» Aim of the exercise: Could you reproduce, word for word, the passage of the Ignite node configuration text that begins at the words "Using IgniteConfiguration class" and stops after "table columns (8)."?

» Text provided:
---*---

3. Configure Ignite node

Using IgniteConfiguration class we are able to configure all available Ignite’s node settings. The most important thing here is a cache configuration (1). We should add primary key and entity classes as an indexed types (2). Then we have to enable export cache updates to database (3) and read data not found in a cache from database (4). The interaction between Ignite’s node and MySQL may be configured using CacheJdbcPojoStoreFactory class (5). We should pass there DataSource @Bean (6), dialect (7) and mapping between object fields and table columns (8).

@Bean
public Ignite igniteInstance() {
   IgniteConfiguration cfg = new IgniteConfiguration();
   cfg.setIgniteInstanceName("ignite-1");
   cfg.setPeerClassLoadingEnabled(true);

   CacheConfiguration<Long, Contact> ccfg2 = new CacheConfiguration<>("ContactCache"); // (1)

---*---

» Dataset entries:
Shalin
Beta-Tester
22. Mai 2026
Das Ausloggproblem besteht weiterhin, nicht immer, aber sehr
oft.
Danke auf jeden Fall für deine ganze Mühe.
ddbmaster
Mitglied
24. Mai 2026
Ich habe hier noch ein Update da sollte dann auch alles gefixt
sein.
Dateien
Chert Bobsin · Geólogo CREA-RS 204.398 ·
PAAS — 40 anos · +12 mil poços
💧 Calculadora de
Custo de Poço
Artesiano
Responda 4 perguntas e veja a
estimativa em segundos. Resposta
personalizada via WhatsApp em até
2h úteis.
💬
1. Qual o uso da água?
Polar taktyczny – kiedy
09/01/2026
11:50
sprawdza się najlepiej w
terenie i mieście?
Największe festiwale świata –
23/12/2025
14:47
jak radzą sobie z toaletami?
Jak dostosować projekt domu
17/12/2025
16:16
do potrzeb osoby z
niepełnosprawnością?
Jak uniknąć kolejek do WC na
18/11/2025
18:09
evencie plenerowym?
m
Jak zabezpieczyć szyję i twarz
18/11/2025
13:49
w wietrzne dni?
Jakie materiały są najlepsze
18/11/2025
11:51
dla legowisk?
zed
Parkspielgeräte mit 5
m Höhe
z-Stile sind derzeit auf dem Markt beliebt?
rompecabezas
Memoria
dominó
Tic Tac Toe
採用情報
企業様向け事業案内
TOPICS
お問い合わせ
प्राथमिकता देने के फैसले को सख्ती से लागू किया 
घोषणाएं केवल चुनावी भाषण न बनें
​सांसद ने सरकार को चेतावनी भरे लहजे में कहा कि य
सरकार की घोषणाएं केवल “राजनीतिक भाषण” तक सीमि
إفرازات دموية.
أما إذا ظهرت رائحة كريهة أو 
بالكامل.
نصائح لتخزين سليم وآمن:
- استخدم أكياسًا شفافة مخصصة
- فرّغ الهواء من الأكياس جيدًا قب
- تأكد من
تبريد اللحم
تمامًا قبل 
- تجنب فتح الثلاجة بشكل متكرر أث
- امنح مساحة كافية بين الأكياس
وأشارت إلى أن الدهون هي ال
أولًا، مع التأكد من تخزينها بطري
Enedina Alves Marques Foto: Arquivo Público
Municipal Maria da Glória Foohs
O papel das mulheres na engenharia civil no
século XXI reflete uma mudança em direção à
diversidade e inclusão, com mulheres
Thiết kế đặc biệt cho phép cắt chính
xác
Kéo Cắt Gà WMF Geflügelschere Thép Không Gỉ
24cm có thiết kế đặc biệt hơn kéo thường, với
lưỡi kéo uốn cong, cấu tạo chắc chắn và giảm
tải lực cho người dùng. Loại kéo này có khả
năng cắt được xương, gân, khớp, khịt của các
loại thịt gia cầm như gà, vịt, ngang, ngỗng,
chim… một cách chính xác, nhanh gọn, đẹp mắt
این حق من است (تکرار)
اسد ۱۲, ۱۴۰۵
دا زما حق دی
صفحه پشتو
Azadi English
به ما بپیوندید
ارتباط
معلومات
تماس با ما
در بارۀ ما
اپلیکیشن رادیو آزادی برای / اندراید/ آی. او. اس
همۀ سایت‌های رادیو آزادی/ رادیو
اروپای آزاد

---*---

» Written response:
Using IgniteConfiguration class we are able to configure all available Ignite’s node settings. The most important thing here is a cache configuration (1). We should add primary key and entity classes as an indexed types (2). Then we have to enable export cache updates to database (3) and read data not found in a cache from database (4). The interaction between Ignite’s node and MySQL may be configured using CacheJdbcPojoStoreFactory class (5). We should pass there DataSource @Bean (6), dialect (7) and mapping between object fields and table columns (8).